GIVEN TASK:
Copy the sketching post from "Step 1: Rough" up to and including "overlapping body parts.", swapping "photo references" for "reference images".

SUPPLIED TEXT:
PDA

View Full Version : process (not really a tutorial)


emmapeel
04-16-2005, 07:23 PM
so, i thought i would share my process for sketching. if there is great outcry about this being here i'll dump it over into my sketchbook thread. but i thought it might be more useful here. for each step i'll explain what i do and then why i do it.

Step 1: Rough Out a Pose

I did these two out of my head. But I frequently use photo references for poses or portions of poses particularly ones that have a lot of overlapping body parts.

For this stage I just basically scribble out the general idea for the pose. I try to keep things more or less correct as far as anatomy and balance go but the point is to stay loose and quick. I'm pretty slow so these took me about 3-5 minutes each.

WHY: I find it immensely helpful to get a sense of the space the figure takes up on the page. So before I start that actual drawing I try to capture the whole shape of the figure. Notice that I didn't include details like clothes because they aren't necessary to tell me the full shape of the character. There are exceptions to this. If a character were wearing a long cape I might draw the cape at this stage because it would take up space. Notice that I drew the feet bootshaped for the same reason. (If I'm not certain what kind of footwear a character will have I'll just draw normal feet shapes.)

Dataset entries:
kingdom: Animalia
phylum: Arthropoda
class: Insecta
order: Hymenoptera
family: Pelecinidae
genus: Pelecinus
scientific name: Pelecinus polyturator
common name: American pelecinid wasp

---

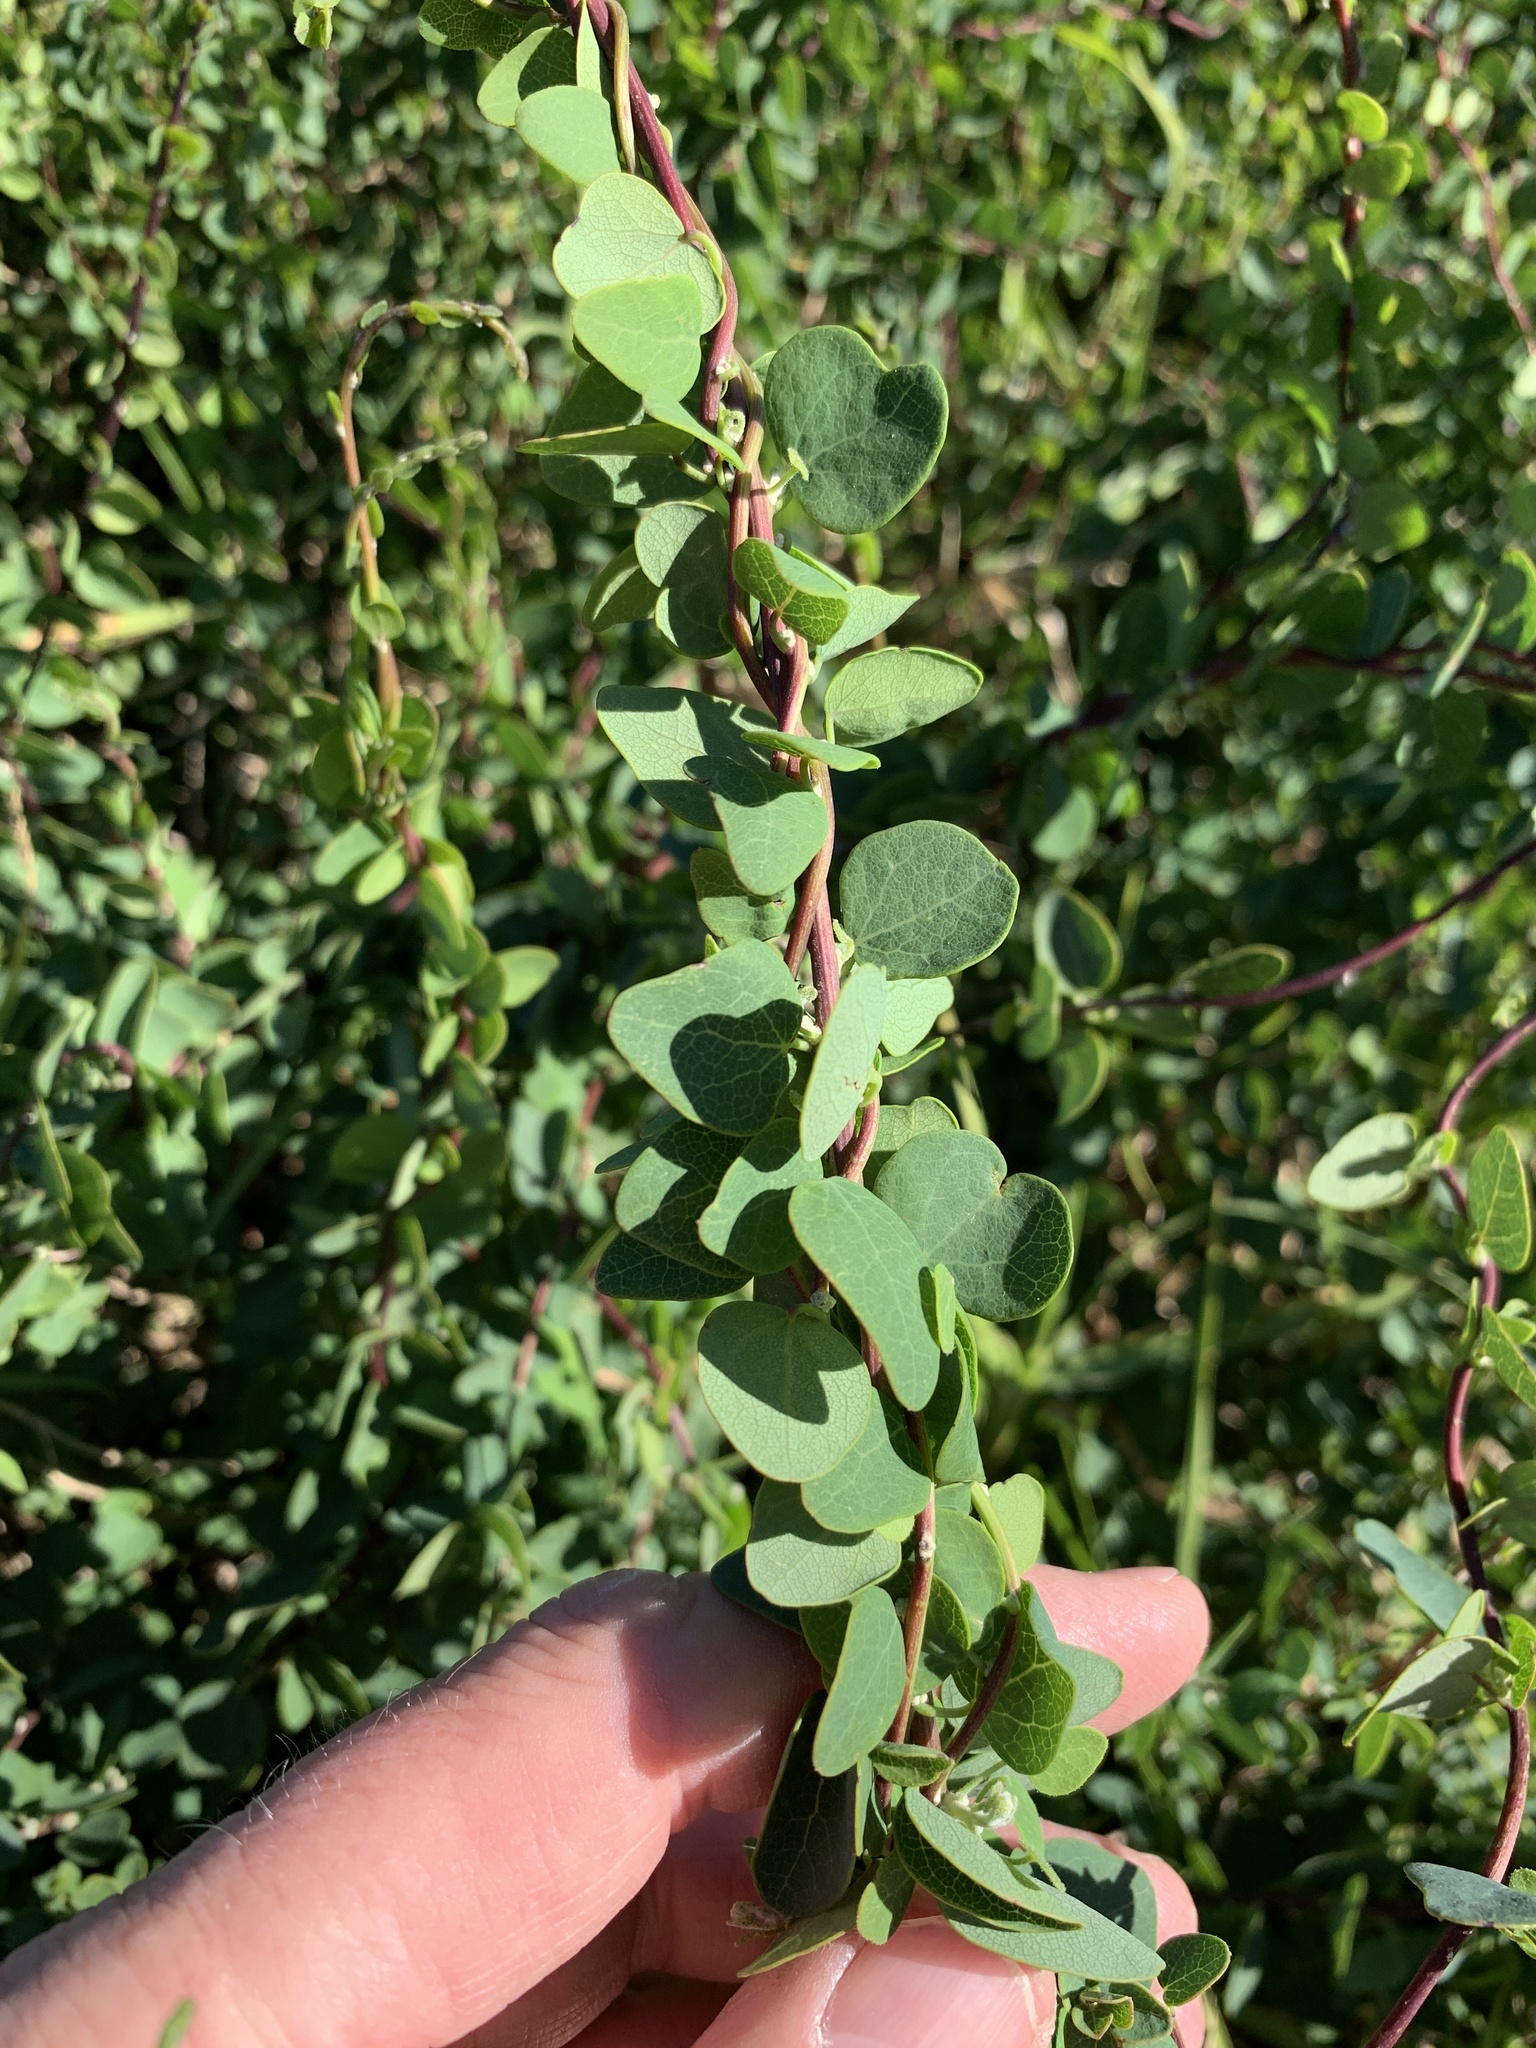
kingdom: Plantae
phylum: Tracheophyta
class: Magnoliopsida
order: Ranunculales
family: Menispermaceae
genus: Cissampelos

RESULT FOR THIS TASK:
Step 1: Rough Out a Pose

I did these two out of my head. But I frequently use reference images for poses or portions of poses particularly ones that have a lot of overlapping body parts.